§ **EXERCISE OBJECTIVE**: Return exactly the lines of the records below, starting at the line that contains "Federico Cernobbio" and ending at the line that contains "৫। পরীক্ষার আগে কি ধ্যান বা শ্বাস-প্রশ্বাসের", with both of those lines kept.

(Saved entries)
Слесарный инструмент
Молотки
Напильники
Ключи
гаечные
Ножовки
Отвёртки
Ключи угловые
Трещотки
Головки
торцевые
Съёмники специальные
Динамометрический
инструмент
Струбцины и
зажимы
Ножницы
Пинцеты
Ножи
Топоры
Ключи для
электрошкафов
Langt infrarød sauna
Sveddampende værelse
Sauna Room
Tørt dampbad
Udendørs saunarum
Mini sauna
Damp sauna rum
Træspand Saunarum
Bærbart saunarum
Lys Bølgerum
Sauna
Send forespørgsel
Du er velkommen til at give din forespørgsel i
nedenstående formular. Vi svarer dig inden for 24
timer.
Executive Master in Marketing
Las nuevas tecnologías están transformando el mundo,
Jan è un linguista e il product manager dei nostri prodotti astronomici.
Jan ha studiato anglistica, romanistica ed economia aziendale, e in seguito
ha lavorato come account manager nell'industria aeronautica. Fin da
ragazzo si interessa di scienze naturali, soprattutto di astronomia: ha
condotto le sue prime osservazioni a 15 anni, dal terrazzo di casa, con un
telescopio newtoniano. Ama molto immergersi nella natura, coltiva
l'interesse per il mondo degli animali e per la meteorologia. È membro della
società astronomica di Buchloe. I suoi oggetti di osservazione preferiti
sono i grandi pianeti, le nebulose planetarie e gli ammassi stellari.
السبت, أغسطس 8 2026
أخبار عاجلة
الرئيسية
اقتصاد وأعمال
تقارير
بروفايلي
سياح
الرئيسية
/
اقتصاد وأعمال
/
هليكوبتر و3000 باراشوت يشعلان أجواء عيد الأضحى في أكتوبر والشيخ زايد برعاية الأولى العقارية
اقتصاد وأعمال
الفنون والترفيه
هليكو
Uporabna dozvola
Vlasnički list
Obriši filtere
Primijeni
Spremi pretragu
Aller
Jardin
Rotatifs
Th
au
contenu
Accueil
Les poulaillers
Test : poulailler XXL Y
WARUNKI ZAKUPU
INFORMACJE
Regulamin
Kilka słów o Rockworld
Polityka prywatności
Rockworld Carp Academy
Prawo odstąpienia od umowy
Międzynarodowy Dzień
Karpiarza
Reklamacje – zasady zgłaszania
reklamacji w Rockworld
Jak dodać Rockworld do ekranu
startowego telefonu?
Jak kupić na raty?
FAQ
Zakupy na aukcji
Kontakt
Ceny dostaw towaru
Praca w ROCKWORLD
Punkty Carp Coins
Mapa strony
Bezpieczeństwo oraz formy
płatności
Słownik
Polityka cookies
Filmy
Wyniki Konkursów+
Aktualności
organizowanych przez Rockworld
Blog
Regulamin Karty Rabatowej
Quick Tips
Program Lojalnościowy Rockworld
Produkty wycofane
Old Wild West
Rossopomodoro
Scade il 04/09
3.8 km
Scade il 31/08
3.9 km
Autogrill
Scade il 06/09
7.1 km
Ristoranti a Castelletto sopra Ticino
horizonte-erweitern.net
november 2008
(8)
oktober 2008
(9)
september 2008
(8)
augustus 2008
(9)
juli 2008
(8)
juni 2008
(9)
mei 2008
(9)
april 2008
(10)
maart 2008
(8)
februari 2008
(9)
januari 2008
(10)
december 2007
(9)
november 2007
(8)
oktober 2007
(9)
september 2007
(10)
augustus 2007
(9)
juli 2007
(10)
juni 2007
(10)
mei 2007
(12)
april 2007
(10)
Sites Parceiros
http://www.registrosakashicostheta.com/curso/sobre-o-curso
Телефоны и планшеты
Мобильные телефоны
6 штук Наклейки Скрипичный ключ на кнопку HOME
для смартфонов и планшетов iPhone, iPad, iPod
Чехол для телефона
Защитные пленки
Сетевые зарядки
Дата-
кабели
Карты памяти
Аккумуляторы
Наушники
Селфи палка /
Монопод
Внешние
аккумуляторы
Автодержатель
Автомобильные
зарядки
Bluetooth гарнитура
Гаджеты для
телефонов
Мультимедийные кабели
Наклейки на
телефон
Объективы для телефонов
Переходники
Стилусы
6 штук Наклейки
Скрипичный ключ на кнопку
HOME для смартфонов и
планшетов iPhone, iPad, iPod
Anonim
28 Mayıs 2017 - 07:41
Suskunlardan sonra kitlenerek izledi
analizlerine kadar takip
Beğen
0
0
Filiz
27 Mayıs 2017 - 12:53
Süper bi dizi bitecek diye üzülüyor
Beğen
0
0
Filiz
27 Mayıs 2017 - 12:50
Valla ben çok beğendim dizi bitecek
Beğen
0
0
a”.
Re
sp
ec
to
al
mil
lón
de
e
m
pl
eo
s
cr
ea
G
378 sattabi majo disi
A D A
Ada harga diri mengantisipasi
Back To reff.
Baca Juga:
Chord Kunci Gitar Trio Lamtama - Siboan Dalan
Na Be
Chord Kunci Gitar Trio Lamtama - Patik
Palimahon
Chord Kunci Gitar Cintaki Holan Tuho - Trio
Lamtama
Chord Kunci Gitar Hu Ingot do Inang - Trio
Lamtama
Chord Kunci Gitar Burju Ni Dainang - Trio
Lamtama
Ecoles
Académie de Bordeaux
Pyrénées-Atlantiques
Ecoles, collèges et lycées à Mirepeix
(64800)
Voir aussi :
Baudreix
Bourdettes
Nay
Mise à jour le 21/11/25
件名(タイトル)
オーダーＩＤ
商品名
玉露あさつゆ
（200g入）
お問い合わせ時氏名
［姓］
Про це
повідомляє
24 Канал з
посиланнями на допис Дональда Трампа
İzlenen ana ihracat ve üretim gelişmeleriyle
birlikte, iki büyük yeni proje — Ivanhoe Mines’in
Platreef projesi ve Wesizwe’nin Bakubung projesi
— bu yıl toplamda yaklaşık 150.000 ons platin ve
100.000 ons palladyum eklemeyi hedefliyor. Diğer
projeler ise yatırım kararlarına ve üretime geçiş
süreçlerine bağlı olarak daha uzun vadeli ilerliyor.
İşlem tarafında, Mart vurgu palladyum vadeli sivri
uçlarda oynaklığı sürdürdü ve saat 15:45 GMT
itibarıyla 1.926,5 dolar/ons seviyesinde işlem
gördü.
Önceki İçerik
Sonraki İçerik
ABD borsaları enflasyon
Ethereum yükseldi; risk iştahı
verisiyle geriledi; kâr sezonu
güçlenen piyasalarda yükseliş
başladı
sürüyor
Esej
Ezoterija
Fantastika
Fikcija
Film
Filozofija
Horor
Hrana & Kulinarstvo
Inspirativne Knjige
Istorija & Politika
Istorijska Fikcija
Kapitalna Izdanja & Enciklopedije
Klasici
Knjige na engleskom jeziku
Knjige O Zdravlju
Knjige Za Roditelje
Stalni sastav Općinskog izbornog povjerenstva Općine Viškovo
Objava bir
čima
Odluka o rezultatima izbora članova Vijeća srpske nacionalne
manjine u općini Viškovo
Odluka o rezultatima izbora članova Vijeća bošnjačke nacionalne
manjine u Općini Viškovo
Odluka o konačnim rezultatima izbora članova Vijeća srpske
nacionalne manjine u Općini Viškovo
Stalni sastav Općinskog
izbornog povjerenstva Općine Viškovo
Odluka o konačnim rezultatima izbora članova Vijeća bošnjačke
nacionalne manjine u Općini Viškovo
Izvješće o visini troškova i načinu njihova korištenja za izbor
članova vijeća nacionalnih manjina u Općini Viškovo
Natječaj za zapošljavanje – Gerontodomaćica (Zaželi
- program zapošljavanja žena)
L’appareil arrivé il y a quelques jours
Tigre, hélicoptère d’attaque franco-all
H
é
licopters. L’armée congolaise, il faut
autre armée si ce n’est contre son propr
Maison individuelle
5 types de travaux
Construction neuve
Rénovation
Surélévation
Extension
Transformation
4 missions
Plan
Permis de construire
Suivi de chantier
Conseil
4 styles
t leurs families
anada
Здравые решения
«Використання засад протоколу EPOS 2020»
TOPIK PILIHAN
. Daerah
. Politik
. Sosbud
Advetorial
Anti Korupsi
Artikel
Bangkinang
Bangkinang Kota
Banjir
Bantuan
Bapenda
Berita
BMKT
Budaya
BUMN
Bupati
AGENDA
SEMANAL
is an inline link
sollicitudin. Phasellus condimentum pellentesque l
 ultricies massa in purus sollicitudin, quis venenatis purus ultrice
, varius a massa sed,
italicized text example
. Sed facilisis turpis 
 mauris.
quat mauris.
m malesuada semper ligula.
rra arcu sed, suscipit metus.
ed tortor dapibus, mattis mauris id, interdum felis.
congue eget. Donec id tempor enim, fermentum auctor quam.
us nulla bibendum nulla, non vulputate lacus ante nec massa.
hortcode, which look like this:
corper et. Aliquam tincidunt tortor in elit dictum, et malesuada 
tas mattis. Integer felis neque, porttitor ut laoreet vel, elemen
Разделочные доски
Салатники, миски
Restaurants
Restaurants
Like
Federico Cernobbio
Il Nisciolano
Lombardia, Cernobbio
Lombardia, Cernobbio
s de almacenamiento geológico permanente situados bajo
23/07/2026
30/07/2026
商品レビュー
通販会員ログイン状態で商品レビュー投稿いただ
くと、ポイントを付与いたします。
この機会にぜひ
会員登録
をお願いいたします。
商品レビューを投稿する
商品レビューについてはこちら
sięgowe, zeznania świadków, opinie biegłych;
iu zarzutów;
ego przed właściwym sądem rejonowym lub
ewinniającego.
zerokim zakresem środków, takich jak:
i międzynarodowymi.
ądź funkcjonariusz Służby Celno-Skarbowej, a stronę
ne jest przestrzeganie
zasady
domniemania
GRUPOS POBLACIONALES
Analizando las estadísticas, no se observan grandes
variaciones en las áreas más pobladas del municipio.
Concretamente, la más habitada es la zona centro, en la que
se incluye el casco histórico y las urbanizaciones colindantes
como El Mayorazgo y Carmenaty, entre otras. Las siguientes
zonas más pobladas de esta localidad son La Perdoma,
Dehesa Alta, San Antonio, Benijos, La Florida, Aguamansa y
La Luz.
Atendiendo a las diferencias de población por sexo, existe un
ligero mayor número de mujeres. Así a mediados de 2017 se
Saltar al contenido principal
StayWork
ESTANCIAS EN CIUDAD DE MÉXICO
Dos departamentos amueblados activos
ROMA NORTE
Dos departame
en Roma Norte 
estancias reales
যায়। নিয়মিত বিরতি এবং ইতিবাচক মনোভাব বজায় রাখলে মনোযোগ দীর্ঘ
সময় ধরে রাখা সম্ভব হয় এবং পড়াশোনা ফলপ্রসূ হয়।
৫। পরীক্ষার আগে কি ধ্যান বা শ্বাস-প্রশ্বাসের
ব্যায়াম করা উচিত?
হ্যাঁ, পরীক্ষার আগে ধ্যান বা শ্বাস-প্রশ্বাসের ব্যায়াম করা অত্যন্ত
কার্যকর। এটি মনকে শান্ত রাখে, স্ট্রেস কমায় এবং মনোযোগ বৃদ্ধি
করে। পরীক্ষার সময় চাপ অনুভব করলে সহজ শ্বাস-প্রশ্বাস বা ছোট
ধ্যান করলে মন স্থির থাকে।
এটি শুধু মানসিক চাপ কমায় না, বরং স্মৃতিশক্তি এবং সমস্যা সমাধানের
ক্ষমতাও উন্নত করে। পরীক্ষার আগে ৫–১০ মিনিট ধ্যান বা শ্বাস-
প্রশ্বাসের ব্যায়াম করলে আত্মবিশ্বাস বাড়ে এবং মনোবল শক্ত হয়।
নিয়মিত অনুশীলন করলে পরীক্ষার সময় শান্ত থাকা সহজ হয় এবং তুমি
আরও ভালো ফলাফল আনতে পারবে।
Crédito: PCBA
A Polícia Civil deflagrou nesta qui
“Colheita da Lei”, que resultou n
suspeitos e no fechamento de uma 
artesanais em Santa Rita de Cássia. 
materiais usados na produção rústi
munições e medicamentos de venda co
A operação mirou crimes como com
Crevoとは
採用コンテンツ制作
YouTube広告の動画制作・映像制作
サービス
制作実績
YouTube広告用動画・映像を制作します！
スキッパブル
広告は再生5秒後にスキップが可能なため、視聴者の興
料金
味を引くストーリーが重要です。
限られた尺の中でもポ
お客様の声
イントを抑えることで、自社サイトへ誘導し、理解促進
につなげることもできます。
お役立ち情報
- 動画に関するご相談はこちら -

§ **EXPECTED ANSWER**:
Federico Cernobbio
Il Nisciolano
Lombardia, Cernobbio
Lombardia, Cernobbio
s de almacenamiento geológico permanente situados bajo
23/07/2026
30/07/2026
商品レビュー
通販会員ログイン状態で商品レビュー投稿いただ
くと、ポイントを付与いたします。
この機会にぜひ
会員登録
をお願いいたします。
商品レビューを投稿する
商品レビューについてはこちら
sięgowe, zeznania świadków, opinie biegłych;
iu zarzutów;
ego przed właściwym sądem rejonowym lub
ewinniającego.
zerokim zakresem środków, takich jak:
i międzynarodowymi.
ądź funkcjonariusz Służby Celno-Skarbowej, a stronę
ne jest przestrzeganie
zasady
domniemania
GRUPOS POBLACIONALES
Analizando las estadísticas, no se observan grandes
variaciones en las áreas más pobladas del municipio.
Concretamente, la más habitada es la zona centro, en la que
se incluye el casco histórico y las urbanizaciones colindantes
como El Mayorazgo y Carmenaty, entre otras. Las siguientes
zonas más pobladas de esta localidad son La Perdoma,
Dehesa Alta, San Antonio, Benijos, La Florida, Aguamansa y
La Luz.
Atendiendo a las diferencias de población por sexo, existe un
ligero mayor número de mujeres. Así a mediados de 2017 se
Saltar al contenido principal
StayWork
ESTANCIAS EN CIUDAD DE MÉXICO
Dos departamentos amueblados activos
ROMA NORTE
Dos departame
en Roma Norte 
estancias reales
যায়। নিয়মিত বিরতি এবং ইতিবাচক মনোভাব বজায় রাখলে মনোযোগ দীর্ঘ
সময় ধরে রাখা সম্ভব হয় এবং পড়াশোনা ফলপ্রসূ হয়।
৫। পরীক্ষার আগে কি ধ্যান বা শ্বাস-প্রশ্বাসের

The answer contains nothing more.